A jornada extravagante, que era única, bonita e habilmente produzida, pode parecer desprovida de profundidade conceitualmente, mas foi genuinamente envolvente. Mesmo que fosse visualmente impressionante, não se dissolveu para render fotos do Instagram. Levar os visitantes para o roteiro imersivo desencorajou-os a quebrar a quarta parede, puxando o telefone, e as pesquisas pressionaram os visitantes a pensarem mais seriamente sobre o que poderiam desejar se tivessem a chance de se tornar realidade.

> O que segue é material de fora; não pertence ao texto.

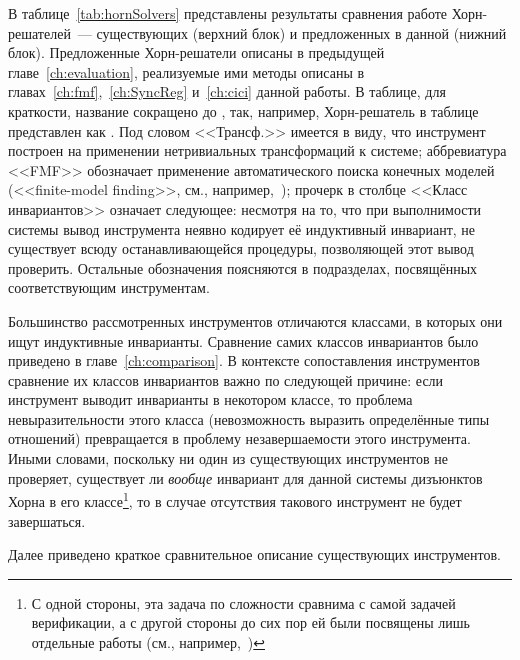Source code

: В таблице~\cref{tab:hornSolvers} представлены результаты сравнения работе Хорн-решателей~--- существующих (верхний блок) и предложенных в данной (нижний блок). Предложенные Хорн-решатели описаны в предыдущей главе~\ref{ch:evaluation}, реализуемые ими методы описаны в главах~\ref{ch:fmf},~\ref{ch:SyncReg} и~\ref{ch:cici} данной работы. В таблице, для краткости, название \theringen{} сокращено до \theringen{}, так, например, Хорн-решатель \ringenSync{} в таблице представлен как \ringenSync{}. Под словом <<Трансф.>> имеется в виду, что инструмент построен на применении нетривиальных трансформаций к системе; аббревиатура <<FMF>> обозначает применение автоматического поиска конечных моделей (<<finite-model finding>>, см., например,~\cite{10.1007/978-3-319-40970-2_20,reynolds2013finite}); прочерк в столбце <<Класс инвариантов>> означает следующее: несмотря на то, что при выполнимости системы вывод инструмента неявно кодирует её индуктивный инвариант, не существует всюду останавливающейся процедуры, позволяющей этот вывод проверить. Остальные обозначения поясняются в подразделах, посвящённых соответствующим инструментам.

Большинство рассмотренных инструментов отличаются классами, в которых они ищут индуктивные инварианты. Сравнение самих классов инвариантов было приведено в главе~\cref{ch:comparison}. В контексте сопоставления инструментов сравнение их классов инвариантов важно по следующей причине: если инструмент выводит инварианты в некотором классе, то проблема невыразительности этого класса (невозможность выразить определённые типы отношений) превращается в проблему незавершаемости этого инструмента. Иными словами, поскольку ни один из существующих инструментов не проверяет, существует ли \emph{вообще} инвариант для данной системы дизъюнктов Хорна в его классе\footnote{С одной стороны, эта задача по сложности сравнима с самой задачей верификации, а с другой стороны до сих пор ей были посвящены лишь отдельные работы (см., например,~\cite{10.1145/3022187,10.1145/2837614.2837640})}, то в случае отсутствия такового инструмент не будет завершаться.

Далее приведено краткое сравнительное описание существующих инструментов.

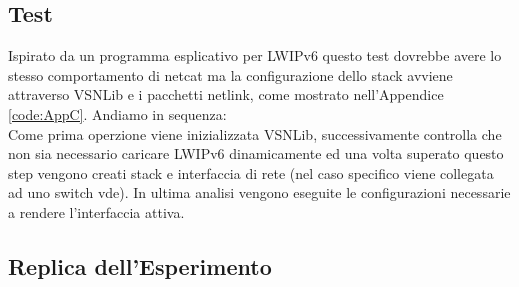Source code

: \subsection{Test}
Ispirato da un programma esplicativo per LWIPv6 questo test dovrebbe avere lo stesso comportamento di netcat ma la configurazione dello stack avviene attraverso VSNLib e i pacchetti netlink, come mostrato nell'Appendice \ref{code:AppC}.
Andiamo in sequenza:\\
Come prima operzione viene inizializzata VSNLib, successivamente controlla che non sia necessario caricare LWIPv6 dinamicamente ed una volta superato questo step vengono creati stack e interfaccia di rete (nel caso specifico viene collegata ad uno switch vde). In ultima analisi vengono eseguite le configurazioni necessarie a rendere l'interfaccia attiva.
\subsection{Replica dell'Esperimento}
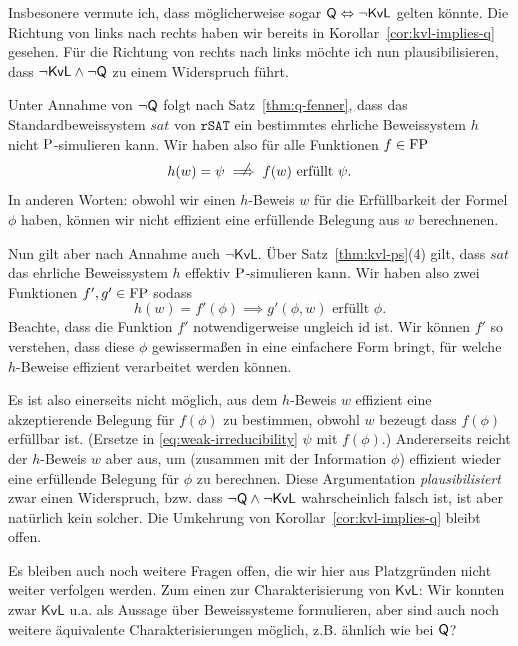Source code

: Insbesonere vermute ich, dass möglicherweise sogar $\hQ\Leftrightarrow\neg\mathsf{KvL}$ gelten könnte. Die Richtung von links nach rechts haben wir bereits in Korollar~\ref{cor:kvl-implies-q} gesehen. Für die Richtung von rechts nach links möchte ich nun plausibilisieren, dass $\neg\mathsf{KvL}\land\neg\hQ$ zu einem Widerspruch führt.

Unter Annahme von $\neg\hQ$ folgt nach Satz~\ref{thm:q-fenner}, dass das Standardbeweissystem $\mathit{sat}$ von $\mathtt{rSAT}$ ein bestimmtes ehrliche Beweissystem $h$ nicht $\P$-simulieren kann.
Wir haben also für alle Funktionen $f\in\FP$ 
\begin{equation} h(w)=\psi \rlap{\hspace*{2pt}\raisebox{2.3pt}{$\quad\not$}}\implies  \text{$f(w)$ erfüllt $\psi$}.\label{eq:weak-irreducibility} \end{equation}
In anderen Worten: obwohl wir einen $h$-Beweis $w$ für die Erfüllbarkeit der Formel $\phi$ haben, können wir nicht effizient eine erfüllende Belegung aus $w$ berechnenen.

Nun gilt aber nach Annahme auch $\neg\mathsf{KvL}$. Über Satz~\ref{thm:kvl-ps}(4) gilt, dass $\mathit{sat}$ das ehrliche Beweissystem $h$ effektiv $\P$-simulieren kann. Wir haben also zwei Funktionen $f', g'\in\FP$ sodass
\begin{equation}\label{eq:effective-simulation} h(w)=f'(\phi) \implies \text{$g'(\phi, w)$ erfüllt $\phi$}. \end{equation}
Beachte, dass die Funktion $f'$ notwendigerweise ungleich $\mathrm{id}$ ist. Wir können $f'$ so verstehen, dass diese $\phi$ gewissermaßen in eine einfachere Form bringt, für welche $h$-Beweise effizient verarbeitet werden können.

Es ist also einerseits nicht möglich, aus dem $h$-Beweis $w$ effizient eine akzeptierende Belegung für $f(\phi)$ zu bestimmen, obwohl $w$ bezeugt dass $f(\phi)$ erfüllbar ist. (Ersetze in \eqref{eq:weak-irreducibility} $\psi$ mit $f(\phi)$.)
Andererseits reicht der $h$-Beweis $w$ aber aus, um (zusammen mit der Information $\phi$) effizient wieder eine erfüllende Belegung für $\phi$ zu berechnen. 
Diese Argumentation \emph{plausibilisiert} zwar einen Widerspruch, bzw. dass $\neg\hQ\land\neg\mathsf{KvL}$ wahrscheinlich falsch ist, ist aber natürlich kein solcher. Die Umkehrung von Korollar~\ref{cor:kvl-implies-q} bleibt offen.

Es bleiben auch noch weitere Fragen offen, die wir hier aus Platzgründen nicht weiter verfolgen werden. 
Zum einen zur Charakterisierung von $\mathsf{KvL}$:
Wir konnten zwar $\mathsf{KvL}$ u.a. als Aussage über Beweissysteme formulieren, aber sind auch noch weitere äquivalente Charakterisierungen möglich, z.B. ähnlich wie bei $\hQ$?

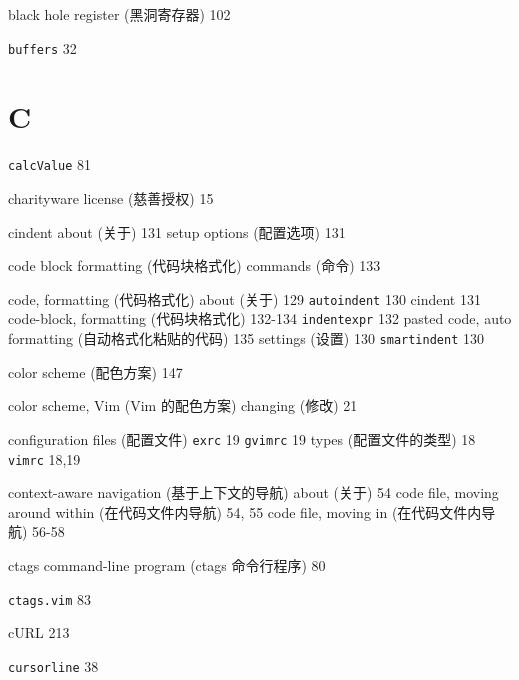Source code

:black hole register (黑洞寄存器) 102

\texttt{buffers} 32

\section{C}

\texttt{calcValue} 81

charityware license (慈善授权) 15

cindent
  about (关于) 131
  setup options (配置选项) 131

code block formatting (代码块格式化)
  commands (命令) 133

code, formatting (代码格式化)
  about (关于) 129
  \texttt{autoindent} 130
  cindent 131
  code-block, formatting (代码块格式化) 132-134
  \texttt{indentexpr} 132
  pasted code, auto formatting (自动格式化粘贴的代码) 135
  settings (设置) 130
  \texttt{smartindent} 130

color scheme (配色方案) 147

color scheme, Vim (Vim 的配色方案)
  changing (修改) 21

configuration files (配置文件)
  \texttt{exrc} 19
  \texttt{gvimrc} 19
  types (配置文件的类型) 18
  \texttt{vimrc} 18,19

context-aware navigation (基于上下文的导航)
  about (关于) 54
  code file, moving around within (在代码文件内导航) 54, 55
  code file, moving in (在代码文件内导航) 56-58

ctags command-line program (ctags 命令行程序) 80

\texttt{ctags.vim} 83

cURL 213

\texttt{cursorline} 38

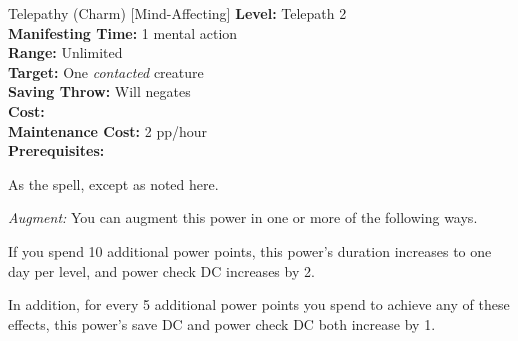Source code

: {Telepathy (Charm) [Mind-Affecting]}
{
	\textbf{Level:}
	Telepath 2\\
	\textbf{Manifesting Time:}
	1 mental action\\
	\textbf{Range:}
	Unlimited\\
	\textbf{Target:}
	One \emph{contacted} creature\\
	\textbf{Saving Throw:}
	Will negates\\
	\textbf{Cost:}
	\\
	\textbf{Maintenance Cost:}
	2 pp/hour\\
	\textbf{Prerequisites:}
	\\
}
{
	As the  spell, except as noted here.

	\textit{Augment:} You can augment this power in one or more of the following ways.
	\begin{itemize*}
	\item If you spend 10 additional power points, this power's duration increases to one day per level, and power check DC increases by 2.
	\item In addition, for every 5 additional power points you spend to achieve any of these effects, this power's save DC and power check DC both increase by 1.
	\end{itemize*}
}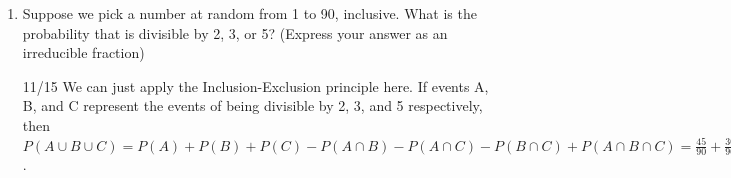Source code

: \documentclass[11pt, preview]{standalone} %
\begin{document}
\begin{enumerate}
\item Suppose we pick a number at random from 1 to 90, inclusive. What is the probability that is divisible by 2, 3, or 5? (Express your answer as an irreducible fraction)
\begin{Freeform}{11/15}
\Solution We can just apply the Inclusion-Exclusion principle here. If events A, B, and C represent the events of being
divisible by 2, 3, and 5 respectively, then
$P(A \cup B \cup C) = P(A) + P(B) + P(C) - P(A \cap B) - P(A \cap C) - P(B \cap C) + P(A \cap B \cap C) = \frac{45}{90} + \frac{30}{90} + \frac{18}{90} - \frac{15}{90} - \frac{9}{90} - \frac{6}{90} + \frac{3}{90} = \frac{66}{90}$.
\end{Freeform}


\end{enumerate}
\end{document}
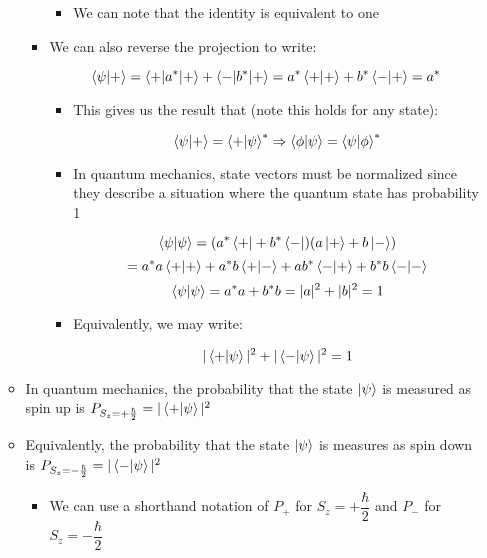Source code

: \begin{itemize}
\begin{itemize}
\begin{itemize}
\begin{itemize}
              \item We can note that the identity is equivalent to one

            \end{itemize}

          \item We can also reverse the projection to write:

            $$\bra{\psi}\ket{+}=\bra{+|a^*}\ket{+}+\bra{-|b^*}\ket{+}=a^*\braket{+}+b^*\bra{-}\ket{+}=a^*$$

            \begin{itemize}

              \item This gives us the result that (note this holds for any state):

                $$\bra{\psi}\ket{+}=\bra{+}\ket{\psi}^*\Rightarrow \bra{\phi}\ket{\psi}=\bra{\psi}\ket{\phi}^*$$

              \item In quantum mechanics, state vectors must be normalized since they describe a situation where the quantum state has probability 1

                $$\braket{\psi}=(a^*\bra{+}+b^*\bra{-})(a\ket{+}+b\ket{-})$$
                $$=a^*a\braket{+}+a^*b\bra{+}\ket{-}+ab^*\bra{-}\ket{+}+b^*b\braket{-}$$
                $$\braket{\psi}=a^*a+b^*b=|a|^2+|b|^2=1$$

              \item Equivalently, we may write:

                $$|\bra{+}\ket{\psi}|^2+|\bra{-}\ket{\psi}|^2=1$$

            \end{itemize}

        \end{itemize}

      \item In quantum mechanics, the probability that the state $\ket{\psi}$ is measured as spin up is $P_{S_z=+\frac{\hbar}{2}}=|\bra{+}\ket{\psi}|^2$

      \item Equivalently, the probability that the state $\ket{\psi}$ is measures as spin down is $P_{S_z=-\frac{\hbar}{2}}=|\bra{-}\ket{\psi}|^2$

        \begin{itemize}

          \item We can use a shorthand notation of $P_+$ for $S_z=+\dfrac{\hbar}{2}$ and $P_-$ for $S_z=-\dfrac{\hbar}{2}$


\end{itemize}
\end{itemize}
\end{itemize}
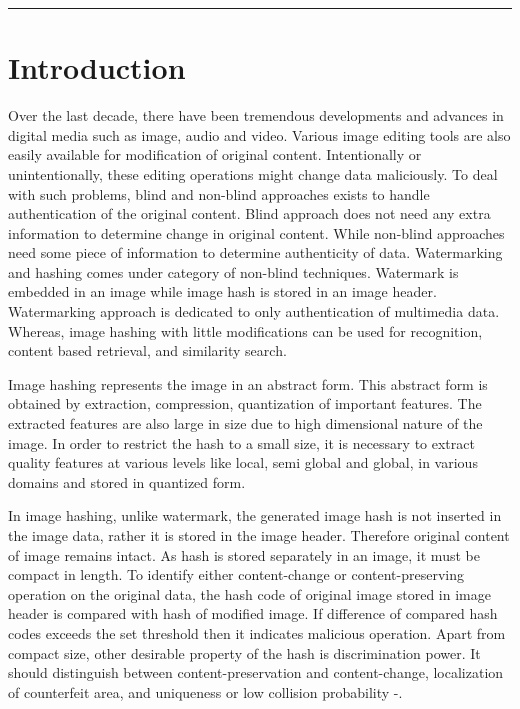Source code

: \documentclass[12pt,a4paper]{jihmsp}
\begin{document}
{{\begin{abstract}
		{\bf Keywords:} Authentication, CSLBP, Hashing, Histogram, Quantization, Standard Deviation, Laplacian of Gaussian
		
	\end{abstract}
	
	\rule{15cm}{1pt}
	
	\section{Introduction}
	
Over the last decade, there have been tremendous developments and advances in digital media such as image, audio and video. Various image editing tools are also easily available for modification of original content. Intentionally or unintentionally, these editing operations might change data maliciously. To deal with such problems, blind and non-blind approaches exists to handle authentication of the original content. Blind approach does not need any extra information to determine change in original content. While non-blind approaches need some piece of information to determine authenticity of data. Watermarking and hashing comes under category of non-blind techniques. Watermark is embedded in an image while image hash is stored in an image header. Watermarking approach is dedicated to only authentication of multimedia data. Whereas, image hashing with little modifications can be used for recognition, content based retrieval, and similarity search.
\par
Image hashing represents the image in an abstract form. This abstract form is obtained by extraction, compression, quantization of important features. The extracted features are also large in size due to high dimensional nature of the image. In order to restrict the hash to a small size, it is necessary to extract quality features at various levels like local, semi global and global, in various domains and stored in quantized form. 
\par
In image hashing, unlike watermark, the generated image hash is not inserted in the image data, rather it is stored in the image header. Therefore original content of image remains intact. As hash is stored separately in an image, it must be compact in length. To identify either content-change or content-preserving operation on the original data, the hash code of original image stored in image header is compared with hash of modified image. If difference of compared hash codes exceeds the set threshold then it indicates malicious operation. Apart from compact size, other desirable property of the hash is discrimination power. It should distinguish between content-preservation and content-change, localization of counterfeit area, and uniqueness or low collision probability \cite{mall2012}-\cite{mallroy2013}.

}}
\end{document}
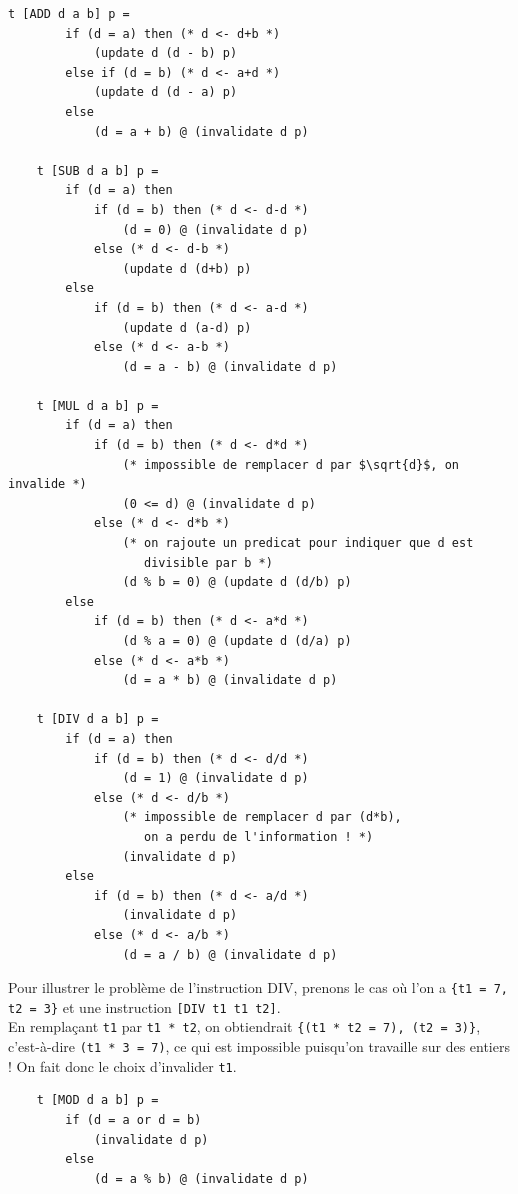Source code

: \documentclass[french]{article}
\begin{document}
  \begin{lstlisting}[mathescape] % TODO: on a oublie un cas, a changer dans le code aussi !!! (ADD et SUB)
    t [ADD d a b] p =
        if (d = a) then (* d <- d+b *)
            (update d (d - b) p)
        else if (d = b) (* d <- a+d *)
            (update d (d - a) p)
        else
            (d = a + b) @ (invalidate d p)

    t [SUB d a b] p =
        if (d = a) then
            if (d = b) then (* d <- d-d *)
                (d = 0) @ (invalidate d p)
            else (* d <- d-b *)
                (update d (d+b) p)
        else
            if (d = b) then (* d <- a-d *)
                (update d (a-d) p)
            else (* d <- a-b *)
                (d = a - b) @ (invalidate d p)

    t [MUL d a b] p =
        if (d = a) then
            if (d = b) then (* d <- d*d *)
                (* impossible de remplacer d par $\sqrt{d}$, on invalide *)
                (0 <= d) @ (invalidate d p)
            else (* d <- d*b *)
                (* on rajoute un predicat pour indiquer que d est
                   divisible par b *)
                (d % b = 0) @ (update d (d/b) p)
        else
            if (d = b) then (* d <- a*d *)
                (d % a = 0) @ (update d (d/a) p)
            else (* d <- a*b *)
                (d = a * b) @ (invalidate d p)

    t [DIV d a b] p =
        if (d = a) then
            if (d = b) then (* d <- d/d *)
                (d = 1) @ (invalidate d p)
            else (* d <- d/b *)
                (* impossible de remplacer d par (d*b),
                   on a perdu de l'information ! *)
                (invalidate d p)
        else
            if (d = b) then (* d <- a/d *)
                (invalidate d p)
            else (* d <- a/b *)
                (d = a / b) @ (invalidate d p)
  \end{lstlisting}

  Pour illustrer le problème de l'instruction DIV, prenons le cas où l'on a \texttt{\{t1 = 7, t2 = 3\}} et une instruction \texttt{[DIV t1 t1 t2]}.\\
  En remplaçant \texttt{t1} par \texttt{t1 * t2}, on obtiendrait \texttt{\{(t1 * t2 = 7), (t2 = 3)\}}, c'est-à-dire \texttt{(t1 * 3 = 7)}, ce qui est impossible puisqu'on travaille sur des entiers ! On fait donc le choix d'invalider \texttt{t1}.

  \begin{lstlisting}
    t [MOD d a b] p =
        if (d = a or d = b)
            (invalidate d p)
        else
            (d = a % b) @ (invalidate d p)
  \end{lstlisting}
\end{document}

Mas tão importante para a performance foi a escolha da localização do Art Department, que apresentou uma metáfora improvável. Ao imaginar a infraestrutura de desejos, também descobriu o papel das subestações. Como a onipresença dos dentes-de-leão, as subestações podem ser encontradas em todos os cantos da vida urbana, até mesmo em nossos próprios quintais, mas sua penetração raramente se registra em nossa consciência. Enquanto caminhava através de Dentes-de-Leão, captando visões dos geradores, torres de transmissão e linhas de energia que pairavam sobre o prédio através das janelas, parecia que a infraestrutura necessária para eletrificar casas para milhões de pessoas também era essencial para garantir os milhões de desejos dentes-de-leão, feito todo verão.

Quanta energia é gasta em algo que muitas vezes é dado como certo? As pilhas de sementes armazenadas na instalação representavam uma quantidade impressionante de mão-de-obra; Um representante do Art Departmente me disse que levou mais de um ano para coletar dentes-de-leão suficientes para a instalação de dois dias. A instalação e a subestação armazenaram uma quantidade espantosa de sementes e eletricidade, mas foram em grande parte despercebidas. Apenas algumas pessoas parariam e tirariam um tempo para explorar esses lugares que, através da concessão de desejos e da geração de poder , mantêm o Los Angeles cantarolando.

Dandelions, organizados pelo Art Department, aconteceram na Subestação de Laguna Bell (6319-6337 Garfield Ave, Commerce) de 11 a 12 de maio.